• _Consigne A_:
Donne sous forme de liste JSON de chaînes les lignes des enregistrements ci-dessous, de la ligne contenant « Point out each » jusqu'à la ligne contenant « building: (353, 356) » incluse, avec une chaîne par ligne et sans les lignes vides.

• _Bloc de texte_:
+ + + + +

À la demande de Washington, le président kenyan Ruto poursuit le déploiement de la police en Haïti

Jeudi, le Kenya a annoncé qu'il passait à l’étape suivante pour diriger une intervention multinationale de soutien à la sécurité (MSS) en Haïti, mise au point par les Etats-Unis, afin de restaurer dans le sang « la loi et l'ordre » bourgeois dans le pays le plus pauvre de l'hémisphère occidental. La nation insulaire des Caraïbes a été envahie par des gangs criminels, dont la plupart ont des liens étroits avec des factions rivales de l'élite dirigeante d'Haïti.

Bien qu’il soit présenté comme une réponse au sort désespéré du peuple haïtien, le véritable objectif du MSS est de défendre les intérêts impérialistes américains, canadiens et français et leur domination sur les Caraïbes.

Un agent de la Police nationale patrouille un carrefour à Port-au-Prince, Haïti, le vendredi 26 janvier 2024. [AP Photo/Odelyn Joseph]

La mission verra plus de 1 000 policiers kenyans, issus d’une force connue pour sa brutalité et sa criminalité, travailler avec la police nationale haïtienne totalement corrompue et les forces de sécurité des États membres de la Communauté des Caraïbes, la Jamaïque, les Bahamas, la Guyane et Antigua-et-Barbuda. La semaine dernière, le Bénin s'est engagé à envoyer 2 000 soldats. Le Burundi, le Tchad et le Sénégal ont également promis des troupes. Tous ont un historique de violences sans bornes contre leurs populations respectives.

+ + + + +

• _Enregistrements fournis_:

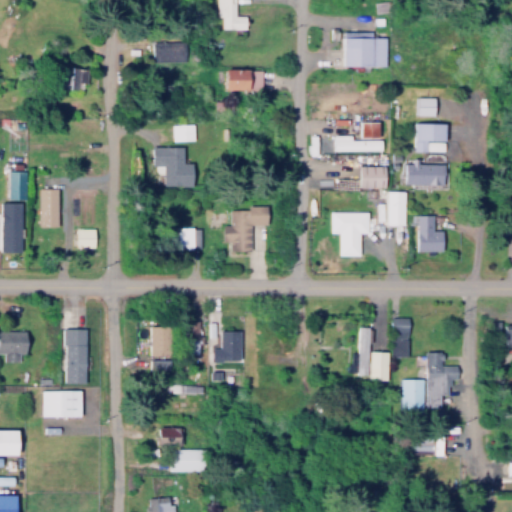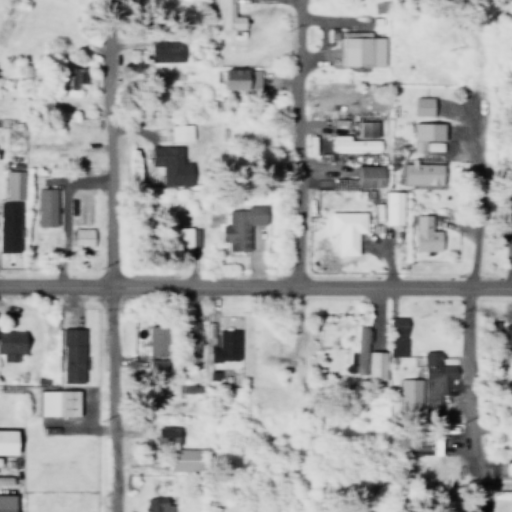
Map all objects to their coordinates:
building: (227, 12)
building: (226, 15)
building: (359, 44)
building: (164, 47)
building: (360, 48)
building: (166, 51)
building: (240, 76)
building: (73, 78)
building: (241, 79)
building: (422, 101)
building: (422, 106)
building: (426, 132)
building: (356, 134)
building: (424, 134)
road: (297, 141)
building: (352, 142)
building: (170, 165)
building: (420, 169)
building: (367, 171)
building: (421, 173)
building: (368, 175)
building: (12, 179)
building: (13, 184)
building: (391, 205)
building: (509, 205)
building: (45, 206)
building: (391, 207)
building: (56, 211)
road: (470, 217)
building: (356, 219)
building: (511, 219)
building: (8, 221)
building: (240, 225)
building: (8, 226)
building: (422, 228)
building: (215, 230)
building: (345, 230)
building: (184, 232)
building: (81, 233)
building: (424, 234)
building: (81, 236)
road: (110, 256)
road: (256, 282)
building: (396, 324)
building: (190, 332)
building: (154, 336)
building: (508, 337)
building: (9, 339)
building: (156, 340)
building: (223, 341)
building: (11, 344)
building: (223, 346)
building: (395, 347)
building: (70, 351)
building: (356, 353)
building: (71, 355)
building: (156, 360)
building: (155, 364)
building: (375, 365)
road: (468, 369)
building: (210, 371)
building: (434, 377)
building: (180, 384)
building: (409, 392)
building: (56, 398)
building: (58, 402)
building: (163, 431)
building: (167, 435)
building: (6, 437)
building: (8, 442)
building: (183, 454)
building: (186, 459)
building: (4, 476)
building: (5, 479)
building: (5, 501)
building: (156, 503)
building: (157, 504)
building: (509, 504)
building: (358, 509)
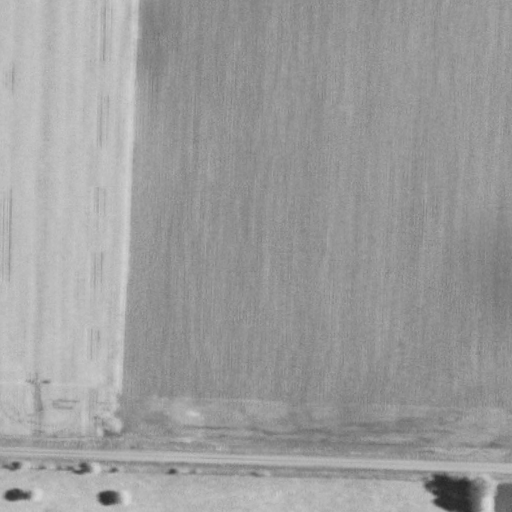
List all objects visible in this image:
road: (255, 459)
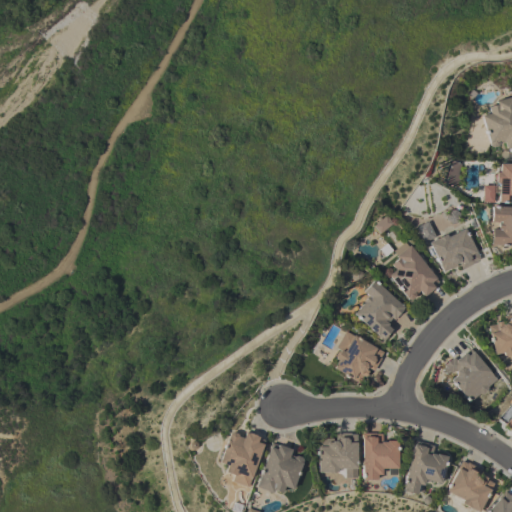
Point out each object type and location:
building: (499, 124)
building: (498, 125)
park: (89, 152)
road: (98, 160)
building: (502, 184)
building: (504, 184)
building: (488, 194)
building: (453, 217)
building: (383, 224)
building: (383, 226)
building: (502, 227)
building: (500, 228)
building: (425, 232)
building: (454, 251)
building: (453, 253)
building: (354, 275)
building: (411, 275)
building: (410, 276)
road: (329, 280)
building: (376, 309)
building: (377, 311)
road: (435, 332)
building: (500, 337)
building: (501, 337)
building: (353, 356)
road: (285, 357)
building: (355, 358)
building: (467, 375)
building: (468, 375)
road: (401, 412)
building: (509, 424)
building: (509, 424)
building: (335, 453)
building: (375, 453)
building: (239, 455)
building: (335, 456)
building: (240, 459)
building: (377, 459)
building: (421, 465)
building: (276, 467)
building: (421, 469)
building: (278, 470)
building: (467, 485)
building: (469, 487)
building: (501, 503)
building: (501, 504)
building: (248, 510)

+ + + + +

• _Consigne B_:
Rédige la suite de l'article sur le déploiement de la police kenyane en Haïti, à partir de l'endroit où il s'arrête.

• _Réponse A_:
[
  "Point out each object type and location:",
  "building: (499, 124)",
  "building: (498, 125)",
  "park: (89, 152)",
  "road: (98, 160)",
  "building: (502, 184)",
  "building: (504, 184)",
  "building: (488, 194)",
  "building: (453, 217)",
  "building: (383, 224)",
  "building: (383, 226)",
  "building: (502, 227)",
  "building: (500, 228)",
  "building: (425, 232)",
  "building: (454, 251)",
  "building: (453, 253)",
  "building: (354, 275)",
  "building: (411, 275)",
  "building: (410, 276)",
  "road: (329, 280)",
  "building: (376, 309)",
  "building: (377, 311)",
  "road: (435, 332)",
  "building: (500, 337)",
  "building: (501, 337)",
  "building: (353, 356)"
]

• _Réponse B_:
La mission rencontre non seulement une profonde opposition de la part de la grande majorité des travailleurs pauvres d'Haïti, mais également de la part des masses kenyanes. Jeudi, le porte-parole du gouvernement kenyan, Isaac Mwaura, a critiqué les Kenyans pour ne pas soutenir une « mission visant à favoriser la paix ». « Pourquoi nous plaignons-nous sur des questions de sécurité alors que nous avons déjà profité d’une telle aide auparavant ? Soyons patriotes et soutenons le gouvernement » a-t-il déclaré.

Dans les jours qui ont précédé les remarques de Mwaura, la nature brutale de l'ensemble de la mission avait en fait été pleinement mise en évidence.

Le 1er mars, le président kenyan William Ruto a signé un accord à Nairobi avec le Premier ministre non élu d'Haïti installé par les États-Unis, Ariel Henry, pour lancer la plus recente intervention militaire et sécuritaire impérialiste en Haïti. Cette étape est devenue nécessaire après que la Haute Cour du Kenya avait jugé que le déploiement des forces kenyanes en Haïti était inconstitutionnel, en partie à cause de l'absence d'accords mutuels entre les deux pays.

À peine quatre jours plus tard, Henry – une personnalité de droite que les États-Unis avaient jusqu’ici fermement soutenue – était effectivement kidnappé par Washington . Sur le chemin du retour vers Haïti, l'avion d'Henry a été contraint d'atterrir sur le territoire américain de Porto Rico, après qu'il avait été confronté en plein vol, à une demande du Département d'État américain qui lui demandait d'accepter « un nouveau gouvernement de transition et de démissionner ». Lorsque l'avion d'Henry a atterri à San Juan, la capitale de Porto Rico, il a été « immédiatement accueilli par des agents des services secrets américains » qui l’ont empêché de débarquer pendant des heures, selon une exclusivité du Miami Herald sur les événements de mardi dernier.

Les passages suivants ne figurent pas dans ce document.